8-K 1 g90027ae8vk.htm VENTURI PARTNERS, INC. Venturi Partners, Inc.
 

UNITED STATES
SECURITIES AND EXCHANGE COMMISSION

Washington, DC 20549

FORM 8-K

CURRENT REPORT
PURSUANT TO SECTION 13 OR 15(d) OF THE
SECURITIES EXCHANGE ACT OF 1934

Date of report (Date of earliest event reported): July 20, 2004

VENTURI PARTNERS, INC.

(Exact Name of Registrant as Specified in its Charter)
         
Delaware
  1-13956
  56-1930691
(State or other jurisdiction of
incorporation or organization)
  (Commission File Number)   (I.R.S. employer identification number)

Five LakePointe Plaza
2709 Water Ridge Parkway, 2nd Floor
Charlotte, North Carolina 28217


(Address of Principal Executive Offices)

(704) 442-5100


(Registrant’s Telephone Number, including Area Code)

 


 

Item 7. Financial Statements and Exhibits

(a)   Financial Statements
 
    Not applicable
 
(b)   Pro Forma Financial Information
 
    Not applicable
 
(c)   Exhibits
 
    Exhibit 99.1 Press release dated July 20, 2004

Item 9. Regulation FD Disclosure

     On July 20, 2004, Venturi Partners, Inc. (“Venturi”) and COMSYS Holding, Inc. (“COMSYS”) jointly issued a press release announcing that the two companies have agreed to combine in a stock-for-stock merger.

     Venturi also announced that it has agreed to sell Venturi Staffing Partners, Inc., its commercial staffing business, to Compass CS, Inc., in a cash transaction. The sale of Venturi’s commercial staffing business is expected to close simultaneously with the COMSYS merger. The two transactions are linked, and neither will be completed unless both are completed at the same time.

** Written problem 1 **
In the Venturi Partners filing, which company is buying Venturi's commercial staffing business?
** Written problem 2 **
Quote the stretch of the Venturi Partners filing from "(Exact Name of" through "incorporation or organization)".
These entries come from a separate source.

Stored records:
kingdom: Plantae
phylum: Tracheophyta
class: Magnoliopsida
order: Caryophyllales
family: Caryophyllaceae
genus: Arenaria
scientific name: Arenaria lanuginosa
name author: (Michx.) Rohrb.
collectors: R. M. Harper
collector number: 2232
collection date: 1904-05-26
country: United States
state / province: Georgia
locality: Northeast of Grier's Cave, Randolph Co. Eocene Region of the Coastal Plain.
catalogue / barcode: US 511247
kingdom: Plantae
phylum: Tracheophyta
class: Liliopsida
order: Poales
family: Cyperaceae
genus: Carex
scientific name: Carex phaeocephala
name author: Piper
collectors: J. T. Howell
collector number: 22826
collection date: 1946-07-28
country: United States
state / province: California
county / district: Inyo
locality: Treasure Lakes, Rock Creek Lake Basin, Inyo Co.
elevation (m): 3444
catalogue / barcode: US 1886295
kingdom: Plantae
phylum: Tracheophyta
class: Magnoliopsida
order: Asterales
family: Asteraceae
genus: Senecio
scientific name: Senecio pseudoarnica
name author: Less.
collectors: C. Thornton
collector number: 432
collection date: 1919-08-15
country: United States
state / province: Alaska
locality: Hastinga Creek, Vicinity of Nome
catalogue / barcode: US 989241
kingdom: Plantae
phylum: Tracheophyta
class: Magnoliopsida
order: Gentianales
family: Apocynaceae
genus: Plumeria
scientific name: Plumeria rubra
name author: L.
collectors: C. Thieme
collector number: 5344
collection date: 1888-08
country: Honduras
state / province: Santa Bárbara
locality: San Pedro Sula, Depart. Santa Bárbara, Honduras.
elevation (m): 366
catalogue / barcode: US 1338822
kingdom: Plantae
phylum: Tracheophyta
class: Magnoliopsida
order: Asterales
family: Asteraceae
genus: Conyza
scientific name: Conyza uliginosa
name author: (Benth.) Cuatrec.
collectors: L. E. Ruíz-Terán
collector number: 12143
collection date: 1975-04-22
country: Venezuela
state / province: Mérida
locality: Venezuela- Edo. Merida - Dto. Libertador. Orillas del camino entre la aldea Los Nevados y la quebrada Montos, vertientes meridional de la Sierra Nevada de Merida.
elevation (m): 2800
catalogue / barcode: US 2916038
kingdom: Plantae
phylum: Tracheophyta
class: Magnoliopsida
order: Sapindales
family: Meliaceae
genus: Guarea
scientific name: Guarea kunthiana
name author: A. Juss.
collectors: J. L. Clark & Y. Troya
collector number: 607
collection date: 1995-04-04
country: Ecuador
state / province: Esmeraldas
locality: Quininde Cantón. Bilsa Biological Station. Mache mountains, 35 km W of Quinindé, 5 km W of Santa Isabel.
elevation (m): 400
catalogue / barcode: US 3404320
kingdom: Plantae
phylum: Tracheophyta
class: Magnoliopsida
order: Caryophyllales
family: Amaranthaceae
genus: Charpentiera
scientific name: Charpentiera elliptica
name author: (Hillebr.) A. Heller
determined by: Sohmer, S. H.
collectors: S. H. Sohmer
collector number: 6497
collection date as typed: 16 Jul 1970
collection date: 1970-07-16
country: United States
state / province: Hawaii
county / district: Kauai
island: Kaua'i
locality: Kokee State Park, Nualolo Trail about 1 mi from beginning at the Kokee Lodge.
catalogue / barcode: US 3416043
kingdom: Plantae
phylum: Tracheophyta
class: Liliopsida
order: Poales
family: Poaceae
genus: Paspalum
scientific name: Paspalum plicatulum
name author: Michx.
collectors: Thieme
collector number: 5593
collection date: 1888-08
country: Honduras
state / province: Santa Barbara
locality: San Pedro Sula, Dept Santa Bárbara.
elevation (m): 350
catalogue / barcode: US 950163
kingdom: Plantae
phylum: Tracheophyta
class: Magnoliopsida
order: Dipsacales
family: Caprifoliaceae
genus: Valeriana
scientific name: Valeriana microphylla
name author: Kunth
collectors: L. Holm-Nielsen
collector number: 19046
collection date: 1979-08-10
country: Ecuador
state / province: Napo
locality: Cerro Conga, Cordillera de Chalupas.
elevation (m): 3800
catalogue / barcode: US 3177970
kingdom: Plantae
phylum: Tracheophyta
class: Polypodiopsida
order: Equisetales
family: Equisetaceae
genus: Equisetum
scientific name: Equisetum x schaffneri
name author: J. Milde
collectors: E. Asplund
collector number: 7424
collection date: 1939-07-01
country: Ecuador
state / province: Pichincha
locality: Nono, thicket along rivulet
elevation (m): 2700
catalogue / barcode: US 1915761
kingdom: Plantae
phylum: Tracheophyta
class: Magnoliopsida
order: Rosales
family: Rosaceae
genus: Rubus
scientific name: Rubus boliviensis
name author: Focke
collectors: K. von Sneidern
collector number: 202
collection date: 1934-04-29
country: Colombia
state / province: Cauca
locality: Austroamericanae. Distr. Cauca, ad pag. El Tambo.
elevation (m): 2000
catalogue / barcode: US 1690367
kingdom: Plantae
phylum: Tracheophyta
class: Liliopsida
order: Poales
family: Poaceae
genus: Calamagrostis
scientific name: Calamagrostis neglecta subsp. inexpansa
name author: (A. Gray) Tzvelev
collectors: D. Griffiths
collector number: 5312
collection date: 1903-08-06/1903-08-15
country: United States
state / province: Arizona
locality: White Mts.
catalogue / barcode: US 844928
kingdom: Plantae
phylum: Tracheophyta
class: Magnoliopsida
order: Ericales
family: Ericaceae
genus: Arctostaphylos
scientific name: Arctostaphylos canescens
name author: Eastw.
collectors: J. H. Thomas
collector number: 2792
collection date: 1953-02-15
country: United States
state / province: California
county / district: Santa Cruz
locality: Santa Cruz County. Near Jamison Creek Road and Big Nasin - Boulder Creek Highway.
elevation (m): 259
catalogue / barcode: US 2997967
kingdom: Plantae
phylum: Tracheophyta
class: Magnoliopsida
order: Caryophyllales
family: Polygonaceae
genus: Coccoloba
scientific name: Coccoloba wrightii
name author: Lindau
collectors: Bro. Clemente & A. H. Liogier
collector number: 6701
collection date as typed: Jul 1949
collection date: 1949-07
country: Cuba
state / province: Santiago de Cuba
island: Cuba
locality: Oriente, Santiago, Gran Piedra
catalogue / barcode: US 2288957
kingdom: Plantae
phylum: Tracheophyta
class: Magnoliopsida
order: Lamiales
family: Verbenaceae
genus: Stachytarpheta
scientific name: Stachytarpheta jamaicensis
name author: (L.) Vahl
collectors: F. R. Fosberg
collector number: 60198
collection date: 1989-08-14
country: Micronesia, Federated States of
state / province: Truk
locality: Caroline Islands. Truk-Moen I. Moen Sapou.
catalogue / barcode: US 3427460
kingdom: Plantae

** Right answer 1 **
Compass CS, Inc.

** Right answer 2 **
(Exact Name of Registrant as Specified in its Charter)
         
Delaware
  1-13956
  56-1930691
(State or other jurisdiction of
incorporation or organization)